Many people believe that Cesarean section is named after Julius Caesar, who might have been surgically delivered. However, in the era when Caesar was born, surgical deliveries were only performed on deceased women or those dying in an effort to preserve the life of the child. Caesar’s mother is reported to have heard of her son’s invasion of Britain, which makes it unlikely that Caesar was delivered surgically.

There are other hypotheses behind the name, including a derivative from the Latin verb “caedare,” meaning to cut, and the term “caesones” that was applied to infants born by postmortem operations.

Despite its ambiguous origins, C-sections today have become a regular part of life, despite the complicated surgery involved. The number of C-sections performed has risen in the United States by more than 50 percent between 1998 and 2007. Certain states saw a 70 percent increase, including Florida, Nevada, Colorado, Connecticut and Rhode Island, according to a February 2010 report from the Centers for Disease Control and Prevention.

A C-section involves the use of a spinal anesthesia (epidural) to numb the pelvis and lower extremities of the body. The birthing mother may be given an intravenous sedative to calm her during the procedure as well. A catheter is inserted into the urethra to collect urine during and after the procedure, since the woman will be unable to visit the bathroom.

When the anesthesia takes effect, the surgical area may be shaved and cleaned. A curtain may be placed by the mother’s face so that she doesn’t see the surgery taking place.

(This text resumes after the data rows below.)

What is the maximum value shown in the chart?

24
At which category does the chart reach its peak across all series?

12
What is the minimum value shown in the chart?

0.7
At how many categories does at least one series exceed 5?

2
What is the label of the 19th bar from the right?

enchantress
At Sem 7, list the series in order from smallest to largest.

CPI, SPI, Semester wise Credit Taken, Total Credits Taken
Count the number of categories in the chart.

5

The doctor will make a horizontal incision into the abdominal wall and into the uterus. Once the baby is reached, he or she will be removed as well as the placenta. The incision is then carefully closed with stitches or surgical staples. When C-sections are performed during an emergency, full anesthesia may be used and a vertical incision may be made to quickly remove the infant.

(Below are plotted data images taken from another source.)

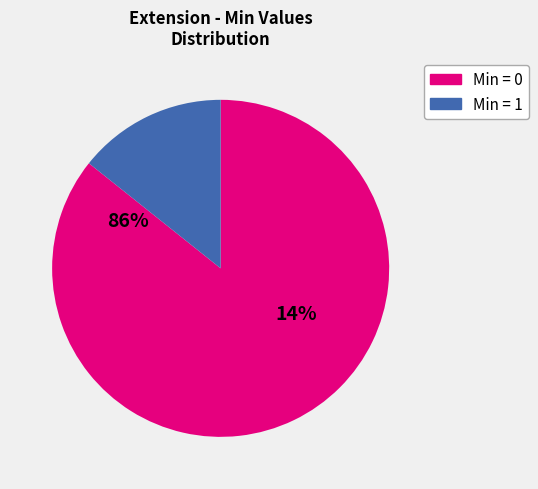

Is Extension.value[x] valueCodeableConcept the majority of the pie?

No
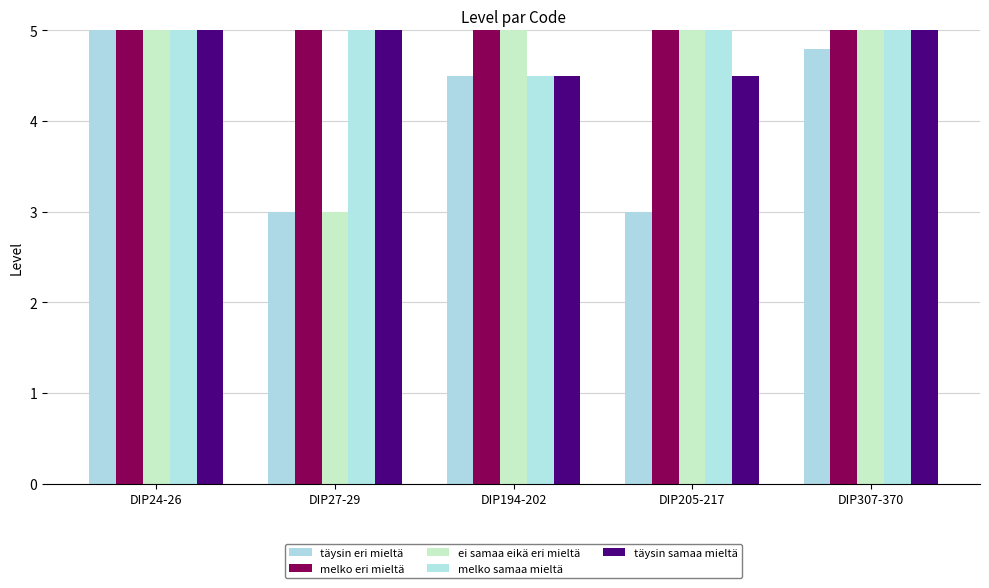

What value does the täysin samaa mieltä series have at DIP27-29?

9.0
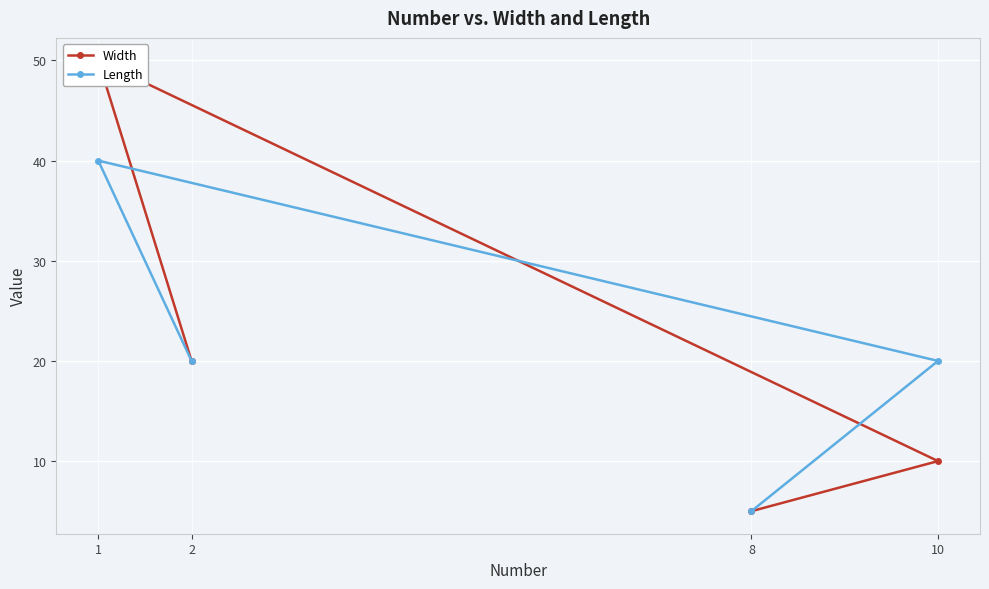

The Width series shows 10 at 10. True or false?

True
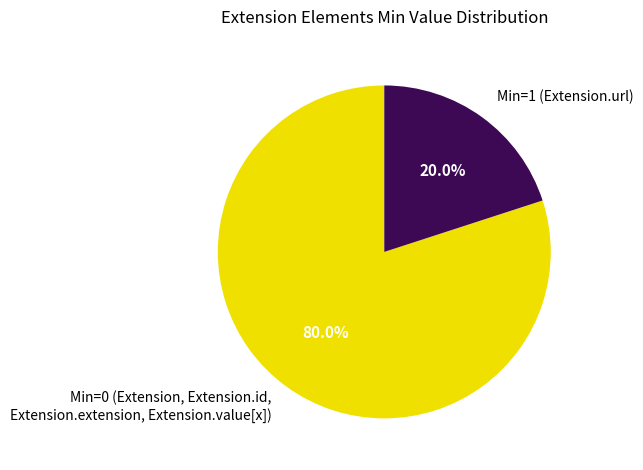

How many slices are in this pie chart?

2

There are a number of medical reasons doctors suggest a C-section, most of which are reasons that would make a vaginal birth impossible or unsafe. During placenta previa, when the placenta has attached in the uterus partially or fully covering the cervix opening, a C-section will be performed. Breech position babies, or those who are positioned feet-down instead of head-down, may be another reason doctors suggest a C-section. Multiples or a history of vaginal trauma are other reasons for performing C-sections.

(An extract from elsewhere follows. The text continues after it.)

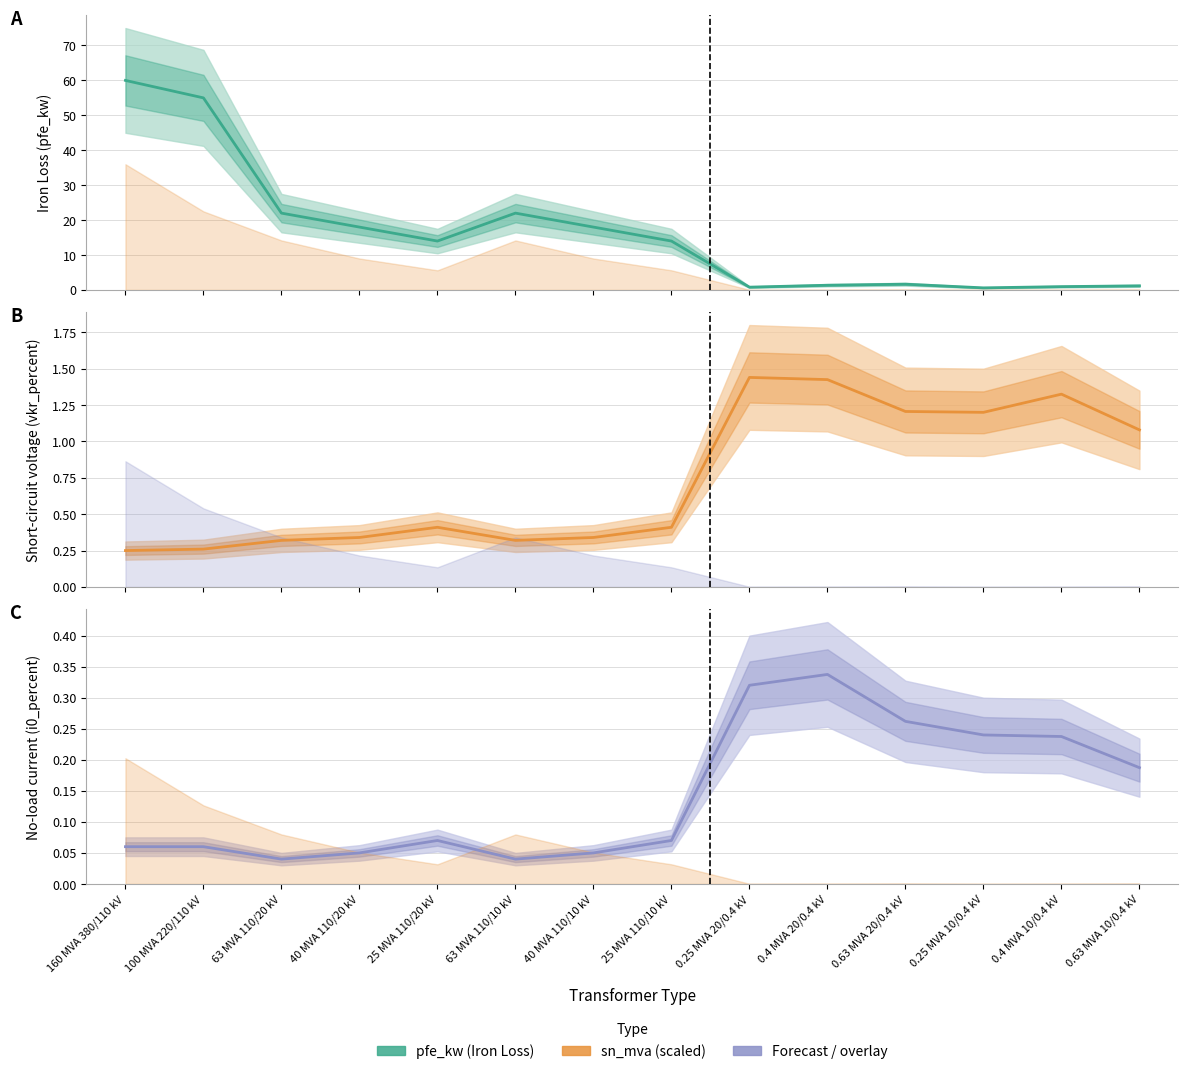

What is the average value of the No-load current (i0_percent) series?

0.1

Controversy surrounds the increase in elective C-sections, when doctors and pregnant women choose to have a C-section either to avoid a vaginal birth or if they believe it will be hard to accomplish. There are some doctors who say that a C-section needs to occur for every birth that takes place after the first C-section. Others argue that a vaginal birth after C-section, or VBAC, is quite possible and there is less than a 1 percent chance of a uterine rupture, according to experts at WebMD. Uterine rupture is one of the leading reasons VBAC is avoided.

Many pregnant women elect to have C-sections to avoid the pain or long duration of a vaginal birth. Others want to avoid severe tissue tearing, sexual dysfunction or incontinence, each of which can accompany or follow labor and vaginal delivery. It should be noted that it can take from a few days to a week to recover from a vaginal birth, while it can take several weeks to recover from a C-section.

Some medical professionals worry that some women elect to have cesarean procedures prematurely (before the 38th week) to avoid the last push of weight gain and stretching that generally occurs in the final weeks of pregnancy. This can be dangerous to the unborn baby, who needs time to develop properly. This is especially true for the lungs, which are the last organs to develop.

Another controversial subject surrounds doctors who persuade pregnant women to have elective C-sections because a surgical procedure garners a bigger paycheck for the doctor over a vaginal delivery. According to CostHelper.com, the typical cost of a vaginal delivery without complications ranges from about $9,000 to $17,000 or more, depending on geographic location.

The typical cost for a C-section without complications or a vaginal delivery with complications ranges from about $14,000 to $25,000 or more. These costs include hospital equipment and other staff, but a good portion goes to the physician performing the procedure.